Posté : 27 janv. 2013 05:14
par Ever
Bonjour LFS,

Cela fait un moment que je souhaitais vous retranscrire ce rêve fait il y a quelques mois qui m'avait assez marquée au réveil :

[nota bene : pour la compréhension des réactions du songe, petit récapitulatif. Je pratique un art spirituel de transmission d'énergies, pour cela je porte pratiquement constamment un objet sur mon sein gauche qui est très sensible à l'eau, qu'il ne faut donc pas mouiller.

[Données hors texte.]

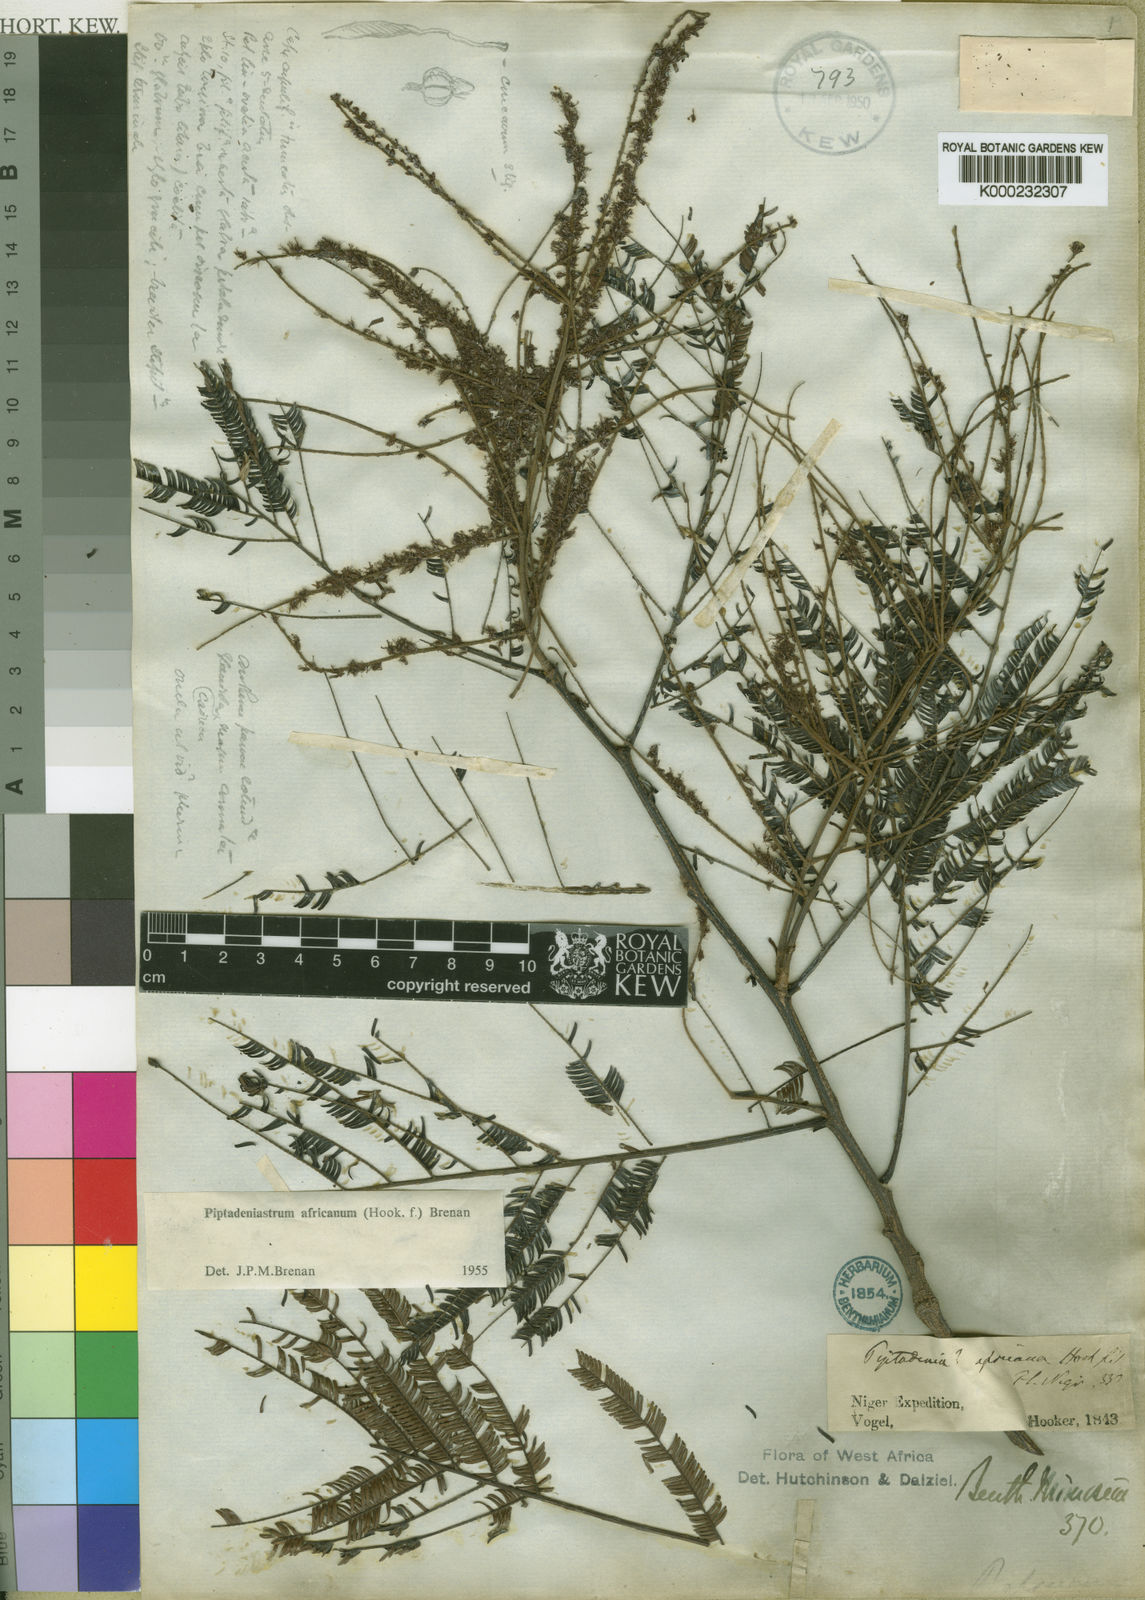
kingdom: Plantae
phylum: Tracheophyta
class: Magnoliopsida
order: Fabales
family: Fabaceae
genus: Piptadeniastrum
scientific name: Piptadeniastrum africanum
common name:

Cela m'arrive fréquemment lorsque je rêve de baignade ou en tout cas que je suis en contact avec l'eau ou même lorsque je suis nue de me demander "mais où ai-je posé mon objet?" ou tout simplement me rappeler que j'ai cet objet (incompatible avec la baignade) alors que je nage en songe depuis un certain temps.]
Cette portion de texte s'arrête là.